Las últimas semanas del semestre te respiraban en la nuca. Siempre has sido una persona muy aplicada en la universidad, principalmente porque la beca que se te otorgó te lo demanda.
Al entrar en la universidad, te viste en la obligación de rentar un apartamento que quedara lo más cerca posible, y gracias a Dios encontraste uno muy accesible. El único problema era tu roomie, Leon; un estudiante de la academia de Policía con una vida amorosa muy complicada, vida que tienes que soportar todo el tiempo.
Leon sale con Ada Wong, otra agente en su campo laboral, pero es una relación abierta y poco sana. Leon suele tener cambios de humor drásticos relacionados con su pareja, y bueno, a su pareja no le agrada que tú, alguien sin parentesco con Leon, vivas con él.
Esta noche estabas hasta tarde leyendo las diapositivas de tu clase de anatomía, memorizando cada pequeño detalle que posiblemente aparezca en la evaluación de la semana siguiente. Tu mente estaba concentrada en leer y releer cada párrafo hasta que el sonido de una notificación captó toda tu atención.
Tomaste el teléfono en tus manos y observaste la hora: 12:19 a.m.
¿Quién está despierto a estas horas? te preguntaste.
Entraste a tu bandeja de notificaciones, observando que el mensaje provenía de Leon, quien a juzgar por la hora, debería estar en su habitación.

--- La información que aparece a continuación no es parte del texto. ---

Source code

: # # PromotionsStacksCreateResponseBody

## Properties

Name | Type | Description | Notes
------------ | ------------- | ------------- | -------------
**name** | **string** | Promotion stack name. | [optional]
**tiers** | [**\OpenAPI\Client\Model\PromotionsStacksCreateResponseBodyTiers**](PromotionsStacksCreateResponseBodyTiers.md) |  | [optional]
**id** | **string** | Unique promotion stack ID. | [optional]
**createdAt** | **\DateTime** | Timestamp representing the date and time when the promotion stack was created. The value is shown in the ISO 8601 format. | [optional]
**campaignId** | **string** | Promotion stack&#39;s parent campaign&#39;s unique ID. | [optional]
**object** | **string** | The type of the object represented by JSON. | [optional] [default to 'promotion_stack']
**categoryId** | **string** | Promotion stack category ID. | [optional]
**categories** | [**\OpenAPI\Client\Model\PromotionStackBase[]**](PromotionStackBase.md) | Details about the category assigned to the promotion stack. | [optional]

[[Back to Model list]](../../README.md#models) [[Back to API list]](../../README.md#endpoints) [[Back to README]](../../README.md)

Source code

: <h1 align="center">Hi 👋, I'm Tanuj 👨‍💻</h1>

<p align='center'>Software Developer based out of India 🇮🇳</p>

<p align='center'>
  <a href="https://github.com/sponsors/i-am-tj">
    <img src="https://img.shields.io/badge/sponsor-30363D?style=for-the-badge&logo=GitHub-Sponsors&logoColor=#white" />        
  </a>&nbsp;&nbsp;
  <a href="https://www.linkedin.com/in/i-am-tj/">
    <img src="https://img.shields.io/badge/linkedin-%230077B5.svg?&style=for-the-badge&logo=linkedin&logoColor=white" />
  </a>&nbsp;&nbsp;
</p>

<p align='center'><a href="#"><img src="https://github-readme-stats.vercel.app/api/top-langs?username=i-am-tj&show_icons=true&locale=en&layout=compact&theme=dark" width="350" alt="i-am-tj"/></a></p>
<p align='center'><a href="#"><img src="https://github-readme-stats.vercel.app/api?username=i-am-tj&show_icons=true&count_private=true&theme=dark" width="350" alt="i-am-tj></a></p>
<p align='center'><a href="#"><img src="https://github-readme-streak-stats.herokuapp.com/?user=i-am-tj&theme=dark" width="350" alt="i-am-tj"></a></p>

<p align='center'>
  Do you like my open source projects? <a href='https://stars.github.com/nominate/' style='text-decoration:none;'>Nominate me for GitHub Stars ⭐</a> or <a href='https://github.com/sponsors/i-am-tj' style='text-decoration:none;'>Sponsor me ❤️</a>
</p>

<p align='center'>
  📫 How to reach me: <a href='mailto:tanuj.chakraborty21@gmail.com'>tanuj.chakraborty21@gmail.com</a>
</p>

Sabías que se ha excedido de copas esta noche, eso escuchaste cuando llegó al departamento, así que imaginaste que te pediría llevarle medicina para el malestar causado por el alcohol, pero no fue así.
Su mensaje era un poco más interesante.
Cariño, sé que estás enojada conmigo, pero por favor, perdóname. Te extraño, regresa conmigo.
La súplica sonaba cursi y, de manera obvia, te diste cuenta de que Ada había terminado con él por cuarta vez en el mes.
Por favor, en serio te extraño. Te extrañamos.
El mensaje de texto venía acompañado por una fotografía suya en ropa interior, mostrando un bulto en su entrepierna y su punta de color rosado asomando por la tela.